Bern. Der Schweizer Soziologe Ganga Jey Aratnam kritisiert die Migrationsdebatte in seiner Heimat. Die Schweizer seien Meister darin, nebeneinander zu leben und würden ein Land der Vielfalt zelebrieren, sagte Aratman der "Zeit".
"Aber nahe zusammenleben will man lieber nicht." Doch das funktioniere immer weniger. "Mit den Menschen, die neu in die Schweiz ziehen, sind die Einheimischen plötzlich dazu gezwungen. Sie bewerben sich um dieselben Wohnungen, sind zusammen im Tram unterwegs, und in den Klassenzimmern sitzen plötzlich viele Kinder mit Migrationshintergrund. 58 Prozent der Null- bis Sechsjährigen haben einen Elternteil, der im Ausland geboren wurde."
Aratnam fordert eine ehrliche Diskussion über die Herausforderung, die der hohe Ausländeranteil mit sich bringe. Gerade "linke Kreise" täten sich damit schwer. "Statt Probleme anzusprechen, sind viele befangen oder neigen zu Schönfärberei."
Die einheimische Bevölkerung befinde sich zunehmend in einer Sandwichposition: "Die oberste Schicht, die Führungsgremien in den großen Konzernen, ist von ausländischen Personen geprägt. In den börsennotierten Firmen sind 75 Prozent der Geschäftsleitungsmitglieder ausländisch." Die sehr hohe Akademisierungsquote der Ausländer führe dazu, dass Schweizer, die ihre Ausbildung mit einer Berufslehre begonnen haben, zu Unrecht einen schweren Stand hätten. Konkret fordert er eine Bildungsoffensive für die Migranten aus Portugal, die häufig keinen nachobligatorischen Schulabschluss hätten.
"Gleichzeitig nimmt der Anteil der außereuropäischen Bevölkerungsgruppen zu, etwa aus Afghanistan. Das bringt Herausforderungen mit sich, die wir nicht verschweigen sollten." Die verschiedenen Rechts- und Sozialnormen, die aufeinanderträfen, könnten Jugendliche in ein Dilemma führen. "In Afghanistan steht in Artikel 426 des Strafgesetzbuchs, dass man vor der Ehe keinen Sex haben darf. Wer sich nicht daran hält, muss mit drakonischen Strafen rechnen."

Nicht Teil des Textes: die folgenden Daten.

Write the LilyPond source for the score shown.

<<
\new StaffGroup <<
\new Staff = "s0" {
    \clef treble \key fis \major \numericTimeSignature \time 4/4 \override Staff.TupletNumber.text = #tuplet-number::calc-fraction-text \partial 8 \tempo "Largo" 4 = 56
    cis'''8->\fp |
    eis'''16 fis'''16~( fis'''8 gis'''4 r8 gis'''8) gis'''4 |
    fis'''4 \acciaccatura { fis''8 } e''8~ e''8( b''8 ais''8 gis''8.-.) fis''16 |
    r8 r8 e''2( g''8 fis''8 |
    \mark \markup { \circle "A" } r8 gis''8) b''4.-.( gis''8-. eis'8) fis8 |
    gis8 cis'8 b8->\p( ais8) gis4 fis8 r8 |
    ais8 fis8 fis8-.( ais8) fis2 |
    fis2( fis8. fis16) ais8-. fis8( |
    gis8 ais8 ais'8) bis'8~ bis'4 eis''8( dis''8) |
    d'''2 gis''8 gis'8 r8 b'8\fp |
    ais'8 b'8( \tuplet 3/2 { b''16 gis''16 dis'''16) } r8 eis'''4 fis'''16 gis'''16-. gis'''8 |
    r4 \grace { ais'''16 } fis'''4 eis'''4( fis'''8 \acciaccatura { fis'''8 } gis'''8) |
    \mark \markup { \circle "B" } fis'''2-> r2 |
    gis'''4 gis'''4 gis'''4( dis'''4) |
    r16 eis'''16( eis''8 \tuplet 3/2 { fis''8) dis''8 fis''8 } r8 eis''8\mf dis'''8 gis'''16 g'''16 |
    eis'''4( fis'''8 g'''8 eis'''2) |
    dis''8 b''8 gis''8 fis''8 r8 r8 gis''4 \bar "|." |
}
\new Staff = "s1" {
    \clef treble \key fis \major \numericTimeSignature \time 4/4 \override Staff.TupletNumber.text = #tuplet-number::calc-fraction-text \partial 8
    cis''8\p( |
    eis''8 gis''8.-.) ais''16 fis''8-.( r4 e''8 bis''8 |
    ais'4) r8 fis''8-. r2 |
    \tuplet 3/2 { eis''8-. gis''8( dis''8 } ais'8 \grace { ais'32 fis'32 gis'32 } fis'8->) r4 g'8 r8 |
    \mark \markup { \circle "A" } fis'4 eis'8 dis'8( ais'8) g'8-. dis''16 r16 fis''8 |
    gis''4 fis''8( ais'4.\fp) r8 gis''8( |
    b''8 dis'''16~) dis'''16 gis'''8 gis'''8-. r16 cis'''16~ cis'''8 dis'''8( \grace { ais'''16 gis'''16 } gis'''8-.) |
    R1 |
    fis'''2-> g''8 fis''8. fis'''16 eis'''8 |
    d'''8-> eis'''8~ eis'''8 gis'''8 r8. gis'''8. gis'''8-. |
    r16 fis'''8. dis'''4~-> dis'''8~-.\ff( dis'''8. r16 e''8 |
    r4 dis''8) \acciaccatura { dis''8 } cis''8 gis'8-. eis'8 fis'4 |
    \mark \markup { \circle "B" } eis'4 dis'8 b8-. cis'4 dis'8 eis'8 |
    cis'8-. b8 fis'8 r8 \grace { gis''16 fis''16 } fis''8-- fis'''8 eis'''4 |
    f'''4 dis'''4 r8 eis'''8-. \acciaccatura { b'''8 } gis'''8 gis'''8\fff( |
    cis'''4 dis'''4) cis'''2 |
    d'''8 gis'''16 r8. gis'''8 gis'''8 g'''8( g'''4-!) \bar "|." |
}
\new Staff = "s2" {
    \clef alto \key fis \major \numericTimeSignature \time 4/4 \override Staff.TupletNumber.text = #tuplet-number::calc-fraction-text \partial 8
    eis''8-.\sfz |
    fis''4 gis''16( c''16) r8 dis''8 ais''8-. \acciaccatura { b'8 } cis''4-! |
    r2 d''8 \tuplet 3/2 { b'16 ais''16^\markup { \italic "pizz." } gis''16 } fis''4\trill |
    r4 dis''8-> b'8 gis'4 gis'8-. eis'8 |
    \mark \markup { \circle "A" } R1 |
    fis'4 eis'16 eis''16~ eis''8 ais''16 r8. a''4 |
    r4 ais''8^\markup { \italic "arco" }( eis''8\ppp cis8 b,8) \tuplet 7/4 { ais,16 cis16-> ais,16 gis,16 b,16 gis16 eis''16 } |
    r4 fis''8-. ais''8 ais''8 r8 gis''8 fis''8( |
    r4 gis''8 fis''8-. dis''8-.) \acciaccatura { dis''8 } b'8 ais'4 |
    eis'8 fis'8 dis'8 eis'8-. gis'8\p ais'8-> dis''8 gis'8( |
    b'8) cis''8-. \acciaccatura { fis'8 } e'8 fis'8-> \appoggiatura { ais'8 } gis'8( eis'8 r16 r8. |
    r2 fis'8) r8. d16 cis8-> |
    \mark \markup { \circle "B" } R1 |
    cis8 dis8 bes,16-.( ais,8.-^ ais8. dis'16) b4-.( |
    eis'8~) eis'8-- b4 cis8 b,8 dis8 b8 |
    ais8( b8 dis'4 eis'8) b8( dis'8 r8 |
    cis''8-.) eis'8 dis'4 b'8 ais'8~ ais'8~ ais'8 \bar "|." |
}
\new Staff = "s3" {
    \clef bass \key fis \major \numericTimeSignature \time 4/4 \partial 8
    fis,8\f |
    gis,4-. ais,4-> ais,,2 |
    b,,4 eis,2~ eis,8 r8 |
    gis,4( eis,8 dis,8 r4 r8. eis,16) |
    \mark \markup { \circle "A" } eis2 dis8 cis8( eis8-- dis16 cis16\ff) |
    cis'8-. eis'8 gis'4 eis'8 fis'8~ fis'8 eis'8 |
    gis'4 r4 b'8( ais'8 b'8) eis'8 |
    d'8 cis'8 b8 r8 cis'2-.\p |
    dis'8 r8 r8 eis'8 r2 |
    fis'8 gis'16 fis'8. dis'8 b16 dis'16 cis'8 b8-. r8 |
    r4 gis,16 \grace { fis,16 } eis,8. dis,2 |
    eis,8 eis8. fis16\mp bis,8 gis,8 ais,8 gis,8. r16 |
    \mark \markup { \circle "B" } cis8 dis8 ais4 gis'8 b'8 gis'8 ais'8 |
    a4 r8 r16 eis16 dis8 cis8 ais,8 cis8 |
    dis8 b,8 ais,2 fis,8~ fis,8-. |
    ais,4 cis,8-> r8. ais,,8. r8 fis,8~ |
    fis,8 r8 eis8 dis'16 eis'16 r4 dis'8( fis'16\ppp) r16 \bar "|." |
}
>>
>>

In der Schweiz hingegen seien Kinder bereits mit 16 sexuell und religiös mündig. "Darüber müssen wir doch reden." Mehr als 30 Prozent der Menschen, die in der Schweiz leben, wurden nicht dort geboren.
Damit hat das Land nach Luxemburg die höchste Migrationsvielfalt in ganz Europa.